A small (17kb) csv file from EdX.org
library(tidyverse)
df <- read_csv("https://courses.edx.org/assets/courseware/v1/ccdc87b80d92a9c24de2f04daec5bb58/asset-v1:MITx+15.071x+1T2020+type@asset+block/WHO.csv")
head(df)
Gives this output
#> # A tibble: 6 x 13
#> Country Region Population Under15 Over60 FertilityRate LifeExpectancy
#> <chr> <chr> <dbl> <dbl> <dbl> <chr> <dbl>
#> 1 Afghan… Easte… 29825 47.4 3.82 "\r5.4\r" 60
#> 2 Albania Europe 3162 21.3 14.9 "\r1.75\r" 74
#> 3 Algeria Africa 38482 27.4 7.17 "\r2.83\r" 73
#> 4 Andorra Europe 78 15.2 22.9 <NA> 82
#> 5 Angola Africa 20821 47.6 3.84 "\r6.1\r" 51
#> 6 Antigu… Ameri… 89 26.0 12.4 "\r2.12\r" 75
#> # … with 6 more variables: ChildMortality <dbl>, CellularSubscribers <dbl>,
#> # LiteracyRate <chr>, GNI <chr>, PrimarySchoolEnrollmentMale <chr>,
#> # PrimarySchoolEnrollmentFemale <chr>
You'll notice that the column FertilityRate
has "\r" added to the values. I've downloaded the csv file and cannot find them there.
Base-R read.csv()
reads in the file with no problems, so I'm wondering what the problem is with my usage of the tidyverse read_csv()
.
head(df$FertilityRate)
#> [1] "\r5.4\r" "\r1.75\r" "\r2.83\r" NA "\r6.1\r" "\r2.12\r"

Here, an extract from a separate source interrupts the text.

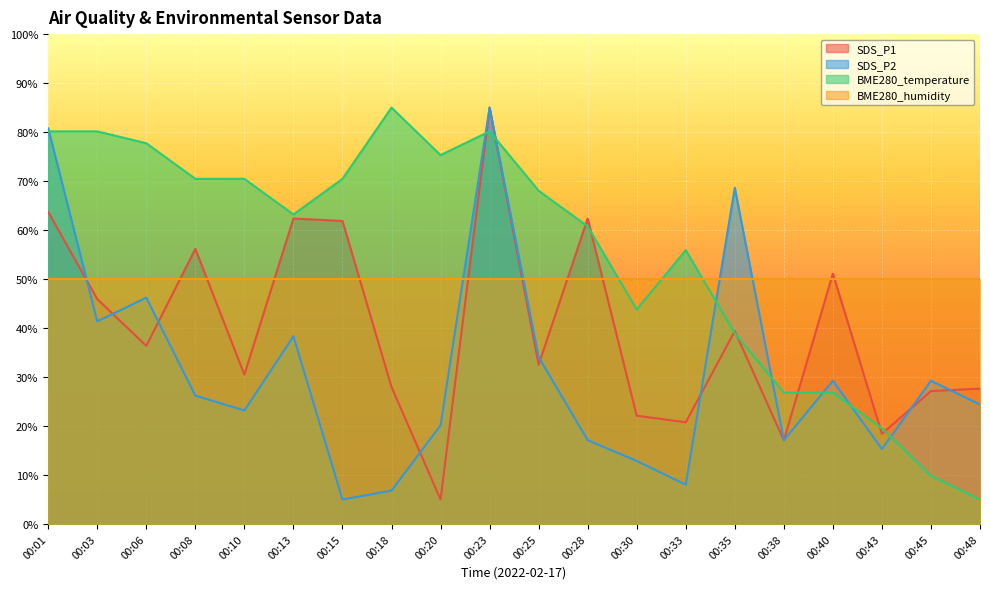

Which series has the largest total across all categories?

BME280_temperature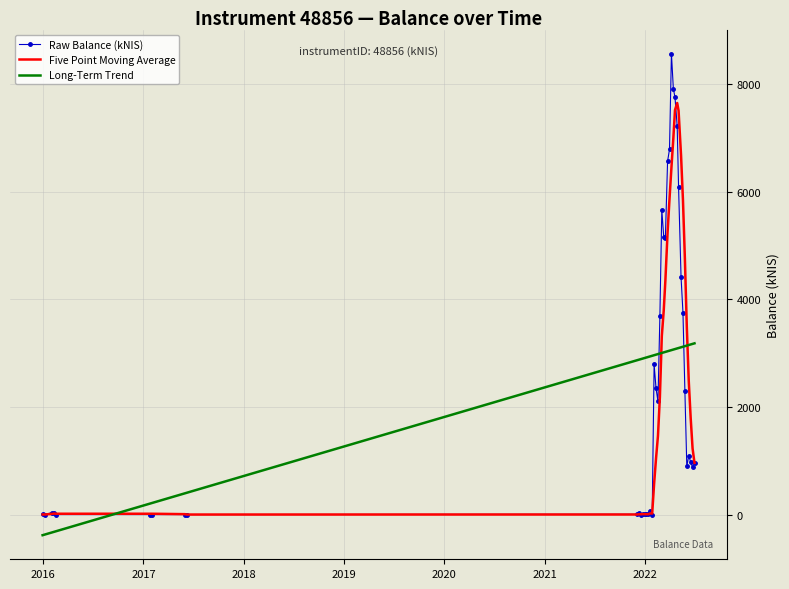

Rank the series by their maximum value, from lowest to highest.

Long-Term Trend, Five Point Moving Average, Raw Balance (kNIS)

How can I fix my usage of read_csv()
so that: the "\r" strings are not there?
If possible, I'd prefer not to have to individually specify the type of every single column.
In a nutshell, the characters are inside the file (probably by accident) and read_csv
is right to not remove them automatically: since they occur within quotes, this by convention means that a CSV parser should treat the field as-is, and not strip out whitespace characters. read.csv
is wrong to do so, and this is arguably a bug.
You can strip them out yourself once you’ve loaded the data:
df = mutate_if(df, is.character, ~ stringr::str_remove_all(.x, '\r'))
This seems to be good enough for this file, but in general I’d be wary that the file might be damaged in other ways, since the presence of these characters is clearly not intentional, and the file follows no common file ending convention (it’s neither a conventional Windows nor Unix file).